Ob Markus Söder will, weiß ich nicht. Er weiß, dass es ein Bayer auf Bundesebene schwer hat. Außerdem sind auch die Kommunalwahlen nicht so gelaufen, wie es sich die CSU gewünscht hatte. Jens Spahn hat auf jeden Fall Boden gewonnen und wirkt wesentlich souveräner als Armin Laschet. Laschet kommt nicht gut an, weil er erst zögerlich und dann überreagierte.

"Wenn wir die Krise gut bewältigen und Markus Söder sich als Krisenmanager profiliert, dann wird er es machen"

Worauf wartet Markus Söder?

Er will gerufen werden. Er weiß, dass Franz-Josef Strauß und Edmund Stoiber zweimal gescheitert sind. Das sind warnende Beispiele für ihn. Im Moment ist er der beliebteste Politiker, weil er als erster entschlossen aufgetreten ist. Wenn die CDU Armin Laschet und nicht Jens Spahn als Kanzlerkandidat der CDU nominiert und die Umfragewerte für Söder gut sind, dann kann ich mir vorstellen, dass er antritt.

Wenn wir die Krise gut bewältigen und Markus Söder sich als Krisenmanager profiliert und daher gute Umfragewerte erhält, dann wird er es machen. Unter normalen Umständen hätte er es nicht gemacht.

Wie wichtig sind die Beliebtheitswerte für die Kanzlerfrage?

Die CDU hat immer noch den Anspruch, den Kanzler zu stellen. Das ist sehr wichtig für sie, dass ihr Kanzlerkandidat beliebt ist. Wenn Markus Söder deutlich beliebter in den Umfragen ist als beispielsweise Armin Laschet, dann werden viele in den Unionsparteien sagen: "Wir nehmen den, der uns am meisten hilft."

"Es wird auch wieder Stimmen geben, die sagen, dass der Shutdown eine Überreaktion war"

Was halten Sie von der Opposition aktuell?

Egal ob Linke, FDP oder Grüne, sie sind völlig unerheblich geworden.
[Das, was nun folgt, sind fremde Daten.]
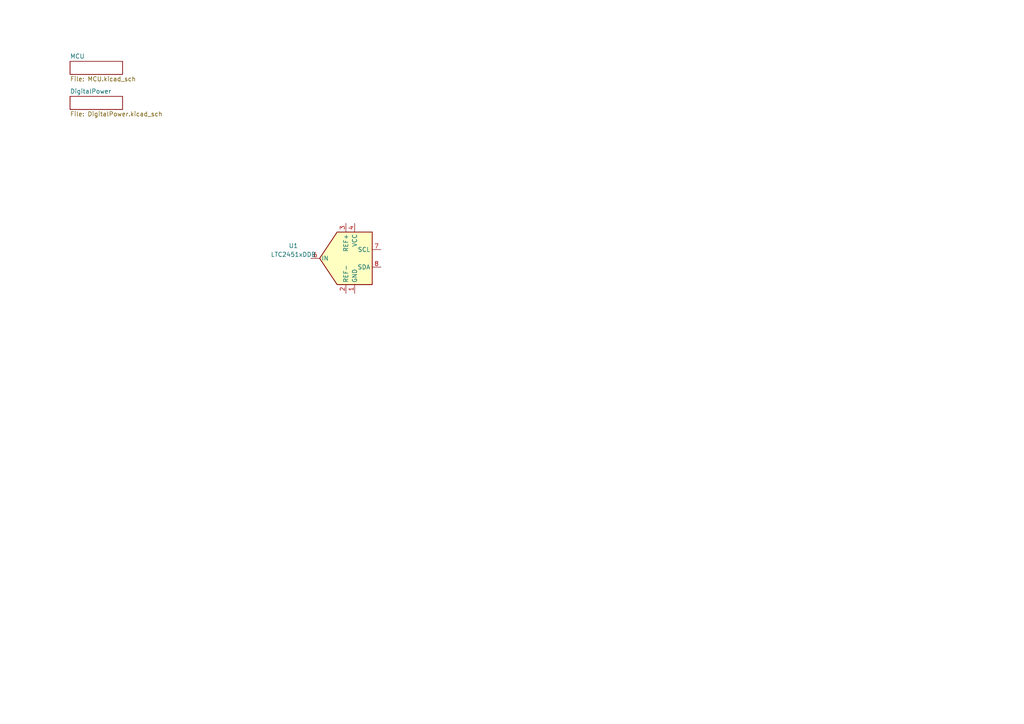
<source format=kicad_sch>
(kicad_sch (version 20230121) (generator eeschema)

  (uuid 9be733a6-d9bf-4549-8c43-ef6367cdf2b9)

  (paper "A4")

  


  (symbol (lib_id "Analog_ADC:LTC2451xDDB") (at 100.33 74.93 0) (unit 1)
    (in_bom yes) (on_board yes) (dnp no) (fields_autoplaced)
    (uuid 98c199ff-95a5-45c9-815a-b219e8ce95ea)
    (property "Reference" "U1" (at 85.09 71.2821 0)
      (effects (font (size 1.27 1.27)))
    )
    (property "Value" "LTC2451xDDB" (at 85.09 73.8221 0)
      (effects (font (size 1.27 1.27)))
    )
    (property "Footprint" "Package_DFN_QFN:DFN-8-1EP_2x3mm_P0.5mm_EP0.56x2.15mm" (at 85.09 62.23 0)
      (effects (font (size 1.27 1.27)) hide)
    )
    (property "Datasheet" "https://www.analog.com/media/en/technical-documentation/data-sheets/2451fg.pdf" (at 82.55 62.23 0)
      (effects (font (size 1.27 1.27)) hide)
    )
    (pin "7" (uuid 3c67b19a-f52a-4e70-8804-2e7187e30dd4))
    (pin "2" (uuid 60ae7b18-2bf3-41b4-b213-57b36fe63f51))
    (pin "5" (uuid 0678ff0c-93e1-45c6-9c45-cf41e2248b47))
    (pin "9" (uuid 8b0b091a-0fc1-4b2c-9bf3-0998285706e5))
    (pin "1" (uuid 81e3cec9-0026-497d-9262-b26533961324))
    (pin "4" (uuid 088d25ca-fab5-422a-bffe-93ee16c5972e))
    (pin "3" (uuid fa848c3b-4960-4d32-b460-f29008bd6a5e))
    (pin "6" (uuid 885981d7-ad85-41c3-a7d8-b9834556910a))
    (pin "8" (uuid 95af15af-a235-4850-8d1f-1ce1f6b1ce83))
    (instances
      (project "TempViewer V1.0"
        (path "/9be733a6-d9bf-4549-8c43-ef6367cdf2b9"
          (reference "U1") (unit 1)
        )
      )
    )
  )

  (sheet (at 20.32 17.78) (size 15.24 3.81) (fields_autoplaced)
    (stroke (width 0.1524) (type solid))
    (fill (color 0 0 0 0.0000))
    (uuid 6d9aa1b9-eca4-43e5-baa7-e762d6b2948a)
    (property "Sheetname" "MCU" (at 20.32 17.0684 0)
      (effects (font (size 1.27 1.27)) (justify left bottom))
    )
    (property "Sheetfile" "MCU.kicad_sch" (at 20.32 22.1746 0)
      (effects (font (size 1.27 1.27)) (justify left top))
    )
    (instances
      (project "TempViewer V1.0"
        (path "/9be733a6-d9bf-4549-8c43-ef6367cdf2b9" (page "2"))
      )
    )
  )

  (sheet (at 20.32 27.94) (size 15.24 3.81) (fields_autoplaced)
    (stroke (width 0.1524) (type solid))
    (fill (color 0 0 0 0.0000))
    (uuid a2cad988-5f06-42bc-b673-20d9a8512d32)
    (property "Sheetname" "DigitalPower" (at 20.32 27.2284 0)
      (effects (font (size 1.27 1.27)) (justify left bottom))
    )
    (property "Sheetfile" "DigitalPower.kicad_sch" (at 20.32 32.3346 0)
      (effects (font (size 1.27 1.27)) (justify left top))
    )
    (instances
      (project "TempViewer V1.0"
        (path "/9be733a6-d9bf-4549-8c43-ef6367cdf2b9" (page "3"))
      )
    )
  )

  (sheet_instances
    (path "/" (page "1"))
  )
)

</source>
Keiner hat eine eigene Meinung. Die Grünen geben Äußerungen von sich, über die man sich wundert. Die Wohlfühlthemen spielen in Krisenzeiten einfach keine Rolle.

Was wäre denn eine gelungene Oppositionsarbeit?

Es bedrückt mich, dass eine Situation entstanden ist, in der niemand mehr die Regierung kritisieren darf. Die Opposition, egal welche Partei, muss auch das Recht haben zu sagen, dass die Regierung Fehler gemacht oder zu schnell reagiert hat. Jetzt traut sich aber keiner, Kritik auszuüben, aus Angst, er würde in eine bestimmte Ecke gestellt werden.

Was denken Sie denn, wie lange das so bleiben wird?

Die Kritik wird kommen in den nächsten Wochen. Je länger die aktuelle Ausnahmesituation andauert, desto lauter werden die Stimmen, die Kritik üben. Es wird auch wieder Stimmen geben, die sagen, dass der Shutdown eine Überreaktion war. Die Regierung steht unter einer hohen Belastung. Die halten den aktuellen Kurs nicht lange durch.